Interactions père-enfant : mécanisme de transmission potentiel
Le modèle écologique-transactionnel (Cicchetti & Lynch, 1993) offre un cadre théorique pertinent à l’étude des facteurs environnementaux associés à l’adaptation des enfants et à la transmission intergénérationnelle des capacités ou difficultés d’adaptation du parent à l’enfant. Selon ce modèle, le fonctionnement adaptatif de l’enfant est influencé par différents niveaux systémiques, tels que le macro système, l’ exosystème, le mésosystème et le microsystème. Le macro système concerne la culture, les croyances, les valeurs et les idéologies de la société qui ont un impact sur tous les autres systèmes. La parentalité est un domaine social qui varie beaucoup d’une culture à l’autre. La culture, de par ses valeurs, sa conceptualisation du rôle de chaque membre de la famille de même que par ses politiques et ses services, teint la façon dont les parents joueront et se partageront leurs rôles (Bronfenbrenner, 1986). Une des variations culturelles les plus importantes concerne la paternité (Morelli & Tronick, 1992). Au cours des dernières décennies, l’idéal prôné est celui d’une égalité et d’une démocratie entre les membres de la famille (Mirande, 1991). Un partage plus équitable entre les deux parents, des tâches familiales et des responsabilités liées à l’enfant est maintenant attendu. En ce sens, cela implique que le père s’investisse autant dans le rôle de pourvoyeur fmancier que de nourricier (NICHD, 2000).
L’exosystème réfère aux sphères dont l’enfant n’est pas un participant actif, mais dont les changements influencent celui-ci, notamment les ressources disponibles dans le quartier où il demeure, les politiques sociales et économiques, etc. (Bronfenbrenner, 1986). Le mésosystème est composé de l’ensemble des micro systèmes et englobe les interactions de ces micro systèmes entre eux. Plus précisément, en se basant sur le modèle écologique de Bronfenbrenner (1986), on peut conceptualiser la relation parent-enfant et la relation conjugale comme représentant des microsystèmes, soit des environnements immédiats déterminants pour le développement de l’enfant. Ces microsystèmes, de par leurs liens entre eux, s’ influencent les uns les autres pour créer des mésosystèmes (Bronfenbrenner, 1986). Le micro système est l’environnement immédiat dans lequel vit l’enfant et dans lequel il participe activement aux activités qui s’y déroulent. L’ enfant est intégré dans plusieurs micro systèmes tels que la famille, les amis, l’école, le service de garde, etc. En se basant sur le modèle écologique de Bronfenbrenner (1986), on peut conceptualiser par exemple la relation parent-enfant comme représentant un micro système, soit un .environnement immédiat déterminant pour le développement de l’ enfant.

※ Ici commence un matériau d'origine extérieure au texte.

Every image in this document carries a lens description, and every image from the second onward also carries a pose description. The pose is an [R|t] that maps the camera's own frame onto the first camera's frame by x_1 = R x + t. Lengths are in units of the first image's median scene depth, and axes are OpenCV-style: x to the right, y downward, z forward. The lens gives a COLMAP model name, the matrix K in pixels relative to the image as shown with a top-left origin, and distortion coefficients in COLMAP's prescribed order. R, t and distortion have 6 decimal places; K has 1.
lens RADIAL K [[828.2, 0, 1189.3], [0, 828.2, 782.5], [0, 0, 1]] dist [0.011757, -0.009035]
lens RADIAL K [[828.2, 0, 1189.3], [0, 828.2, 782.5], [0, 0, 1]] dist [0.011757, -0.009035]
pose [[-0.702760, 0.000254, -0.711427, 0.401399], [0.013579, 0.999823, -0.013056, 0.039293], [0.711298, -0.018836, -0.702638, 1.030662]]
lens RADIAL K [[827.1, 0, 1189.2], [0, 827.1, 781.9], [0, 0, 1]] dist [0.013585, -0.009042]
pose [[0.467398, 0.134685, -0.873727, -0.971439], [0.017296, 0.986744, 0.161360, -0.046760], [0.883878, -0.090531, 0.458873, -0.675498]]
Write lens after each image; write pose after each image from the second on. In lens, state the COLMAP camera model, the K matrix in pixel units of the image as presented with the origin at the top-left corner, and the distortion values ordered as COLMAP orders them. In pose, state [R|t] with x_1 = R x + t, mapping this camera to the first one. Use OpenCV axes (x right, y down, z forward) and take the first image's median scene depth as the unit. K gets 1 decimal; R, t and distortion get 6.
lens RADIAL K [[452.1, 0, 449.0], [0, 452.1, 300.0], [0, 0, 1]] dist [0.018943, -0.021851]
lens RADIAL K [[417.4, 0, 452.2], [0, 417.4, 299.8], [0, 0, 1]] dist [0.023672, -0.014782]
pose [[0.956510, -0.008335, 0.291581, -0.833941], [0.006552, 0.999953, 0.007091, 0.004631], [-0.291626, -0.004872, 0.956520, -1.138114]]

Ce modèle apporte une compréhension multifactorielle de l’environnement dans lequel se développe l’enfant tout en accordant un poids respectif à la contribution de chacun de ces facteurs. Parmi ces différents niveaux systémiques qui influencent le comportement d’un enfant, les interactions parent-enfant, du fait de leur nature proximale, sont plus susceptibles d’influencer directement le développement de l’enfant contrairement à des facteurs distaux (p. ex., caractéristiques des parents ou facteurs culturels). Étant donné que les interactions parent-enfant joueraient un rôle central dans le développement socioaffectif de l’ enfant, elles représenteraient donc un mécanisme de transmission potentiel entre les difficultés des parents et celles de l’enfant. Un haut niveau de détresse psychologique chez le parent engendrerait des difficultés au niveau des habiletés parentales qui, à leur tour, influenceraient la qualité des interactions avec l’enfant et le fonctionnement socioaffectif de ce dernier (Conger, Rueter, & Conger, 2000). En appui à ce postulat théorique, des chercheurs ont émis l’hypothèse que les interactions père-enfant pourraient agir comme médiateur potentiel du lien entre la détresse psychologique des pères et la présence de problèmes de comportement chez l’enfant (Kane & Garber, 2009) sans toutefois la vérifier empiriquement.